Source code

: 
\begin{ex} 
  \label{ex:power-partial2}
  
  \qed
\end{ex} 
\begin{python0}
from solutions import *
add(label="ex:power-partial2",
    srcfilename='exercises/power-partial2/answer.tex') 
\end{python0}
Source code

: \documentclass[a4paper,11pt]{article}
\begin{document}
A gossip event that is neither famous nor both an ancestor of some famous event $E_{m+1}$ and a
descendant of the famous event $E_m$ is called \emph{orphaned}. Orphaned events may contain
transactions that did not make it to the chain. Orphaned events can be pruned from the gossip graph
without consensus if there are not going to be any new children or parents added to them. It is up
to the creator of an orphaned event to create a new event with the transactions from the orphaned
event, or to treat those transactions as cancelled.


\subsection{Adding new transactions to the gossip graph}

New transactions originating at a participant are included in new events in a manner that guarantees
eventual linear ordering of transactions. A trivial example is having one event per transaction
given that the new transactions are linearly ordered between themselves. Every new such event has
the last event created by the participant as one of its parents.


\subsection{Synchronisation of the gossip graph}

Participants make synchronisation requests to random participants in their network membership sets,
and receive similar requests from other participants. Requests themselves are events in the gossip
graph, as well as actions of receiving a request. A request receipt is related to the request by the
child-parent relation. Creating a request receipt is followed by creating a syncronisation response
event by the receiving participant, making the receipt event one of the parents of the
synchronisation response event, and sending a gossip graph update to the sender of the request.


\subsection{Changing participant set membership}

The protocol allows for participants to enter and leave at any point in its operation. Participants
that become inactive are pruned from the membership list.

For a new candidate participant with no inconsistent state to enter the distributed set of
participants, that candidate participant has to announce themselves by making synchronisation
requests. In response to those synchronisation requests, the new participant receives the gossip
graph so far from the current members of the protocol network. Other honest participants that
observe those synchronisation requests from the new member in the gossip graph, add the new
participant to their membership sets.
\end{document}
***
AIM OF THE TASK
Exactly as they stand above, write out the entries.

TASK OUTPUT
Source code

: 
\begin{ex} 
  \label{ex:power-partial2}
  
  \qed
\end{ex} 
\begin{python0}
from solutions import *
add(label="ex:power-partial2",
    srcfilename='exercises/power-partial2/answer.tex') 
\end{python0}
Source code

: \documentclass[a4paper,11pt]{article}
\begin{document}
A gossip event that is neither famous nor both an ancestor of some famous event $E_{m+1}$ and a
descendant of the famous event $E_m$ is called \emph{orphaned}. Orphaned events may contain
transactions that did not make it to the chain. Orphaned events can be pruned from the gossip graph
without consensus if there are not going to be any new children or parents added to them. It is up
to the creator of an orphaned event to create a new event with the transactions from the orphaned
event, or to treat those transactions as cancelled.


\subsection{Adding new transactions to the gossip graph}

New transactions originating at a participant are included in new events in a manner that guarantees
eventual linear ordering of transactions. A trivial example is having one event per transaction
given that the new transactions are linearly ordered between themselves. Every new such event has
the last event created by the participant as one of its parents.


\subsection{Synchronisation of the gossip graph}

Participants make synchronisation requests to random participants in their network membership sets,
and receive similar requests from other participants. Requests themselves are events in the gossip
graph, as well as actions of receiving a request. A request receipt is related to the request by the
child-parent relation. Creating a request receipt is followed by creating a syncronisation response
event by the receiving participant, making the receipt event one of the parents of the
synchronisation response event, and sending a gossip graph update to the sender of the request.


\subsection{Changing participant set membership}

The protocol allows for participants to enter and leave at any point in its operation. Participants
that become inactive are pruned from the membership list.

For a new candidate participant with no inconsistent state to enter the distributed set of
participants, that candidate participant has to announce themselves by making synchronisation
requests. In response to those synchronisation requests, the new participant receives the gossip
graph so far from the current members of the protocol network. Other honest participants that
observe those synchronisation requests from the new member in the gossip graph, add the new
participant to their membership sets.
\end{document}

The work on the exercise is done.